We analyze the performance of the instrumented code in terms of the compute time and the I/O cost for certain operations on a test three-dimensional simulation (see Fig. 2). Then we compare the results with the identical simulation run which outputs the data that would have to be stored for the same analysis using conventional post-processing approach. The simulation dumps all three field quantities at relatively high frequency (each tenth iteration out of 2100) and in double precision. All the test simulations were executed on 16 nodes of a computer cluster, where each node contains 16 Haswell-EP cores and 128 GB DDR4 RAM. The nodes of the cluster are interconnected by a fully non-blocking fat-tree Infiniband QDR network, with 40 Gbps bandwidth. The storage bandwidth performance is approx. 1.8 GB/s.
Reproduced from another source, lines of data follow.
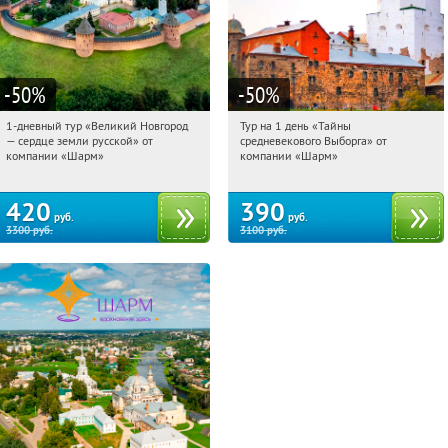
-50
%
-50
%
1-дневный тур «Великий Новгород
Тур на 1 день «Тайны
21:19:41
Купили:
22
21:19:41
Купили:
58
— сердце земли русской» от
средневекового Выборга» от
Достоевская
Достоевская
компании «Шарм»
компании «Шарм»
420
390
руб.
руб.
3300
руб.
3100
руб.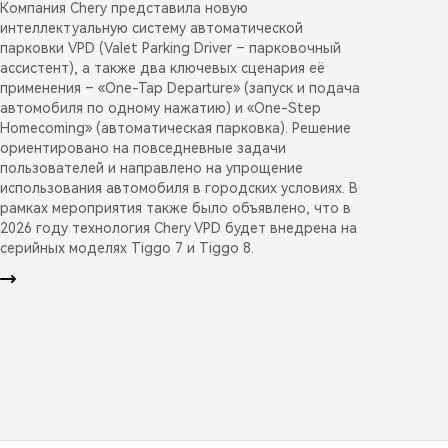
Компания Chery представила новую
интеллектуальную систему автоматической
парковки VPD (Valet Parking Driver – парковочный
ассистент), а также два ключевых сценария её
применения – «One-Tap Departure» (запуск и подача
автомобиля по одному нажатию) и «One-Step
Homecoming» (автоматическая парковка). Решение
ориентировано на повседневные задачи
пользователей и направлено на упрощение
использования автомобиля в городских условиях. В
рамках мероприятия также было объявлено, что в
2026 году технология Chery VPD будет внедрена на
серийных моделях Tiggo 7 и Tiggo 8.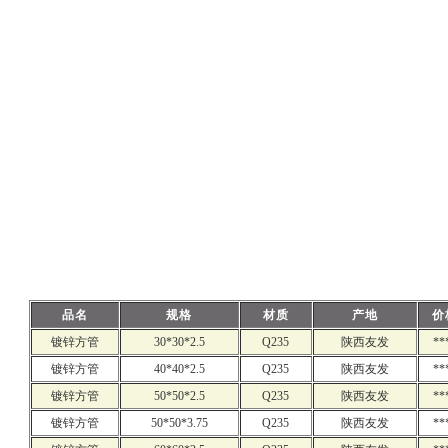
品名
规格
材质
产地
价
镀锌方管
30*30*2.5
Q235
陕西友发
**
镀锌方管
40*40*2.5
Q235
陕西友发
**
镀锌方管
50*50*2.5
Q235
陕西友发
**
镀锌方管
50*50*3.75
Q235
陕西友发
**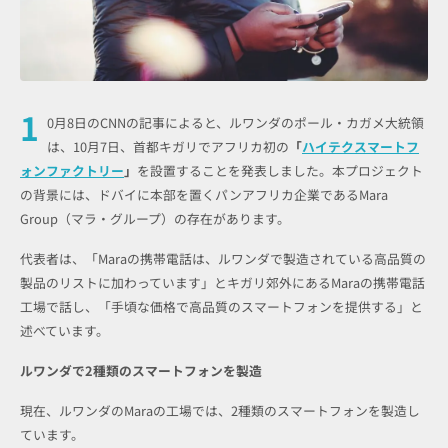
1
0月8日のCNNの記事によると、ルワンダのポール・カガメ大統領
は、10月7日、首都キガリでアフリカ初の
「
ハイテクスマートフ
ォンファクトリー
」
を設置することを発表しました。本プロジェクト
の背景には、ドバイに本部を置くパンアフリカ企業であるMara
Group（マラ・グループ）の存在があります。
代表者は、「Maraの携帯電話は、ルワンダで製造されている高品質の
製品のリストに加わっています」とキガリ郊外にあるMaraの携帯電話
工場で話し、「手頃な価格で高品質のスマートフォンを提供する」と
述べています。
ルワンダで2種類のスマートフォンを製造
現在、ルワンダのMaraの工場では、2種類のスマートフォンを製造し
ています。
The results are shown in Fig. 3. As can be clearly seen, the simulation spends approx. 95 % of the total time on I/O operations and requires around 8.2 TB of disk space in the case of dumping whole datasets for post-processing. On the other hand, the ratio between computation and I/O operations regarding the individual Catalyst filters is much more reasonable. Therefore, using the right visualization pipelines to extract the features of interest, one can drastically reduce the I/O and speed-up the simulation.
In situ visualization is expected to enable a wide range of new interactive applications in the near future. In addition, as high-performance computing moves towards the exascale era, in situ approach is widely predicted to become an indispensable tool for speed-up of large-scale simulations and more efficient use of modern supercomputing resources [6].
References
[1] G. A. Mourou, T. Tajima, and S. V. Bulanov, Rev. Mod. Phys. 78, 309 (2006).
[2] T. D. Arber et al., Plasma Phys. Control. Fusion 57, 11 (2015).
[3] A. C. Bauer, B. Geveciand, and W. Schroeder, ParaView Catalyst User’s Guide, Kitware, Inc. (2017).
[4] O. Rubel et al., IEEE Computer Graphics and Applications 36, 3 (2016).
[5] W. Schroeder, K. Martin, and B. Lorensen, The Visualization Toolkit: An Object-Oriented Approach to 3D Graphics, 4th Edition, Kitware, Inc. (2006).
[6] E. W. Bethel, H. Childs, and C. Hansen, High Performance Visualization: Enabling Extreme-Scale Scientific Insight, Chapman & Hall / CRC (2012).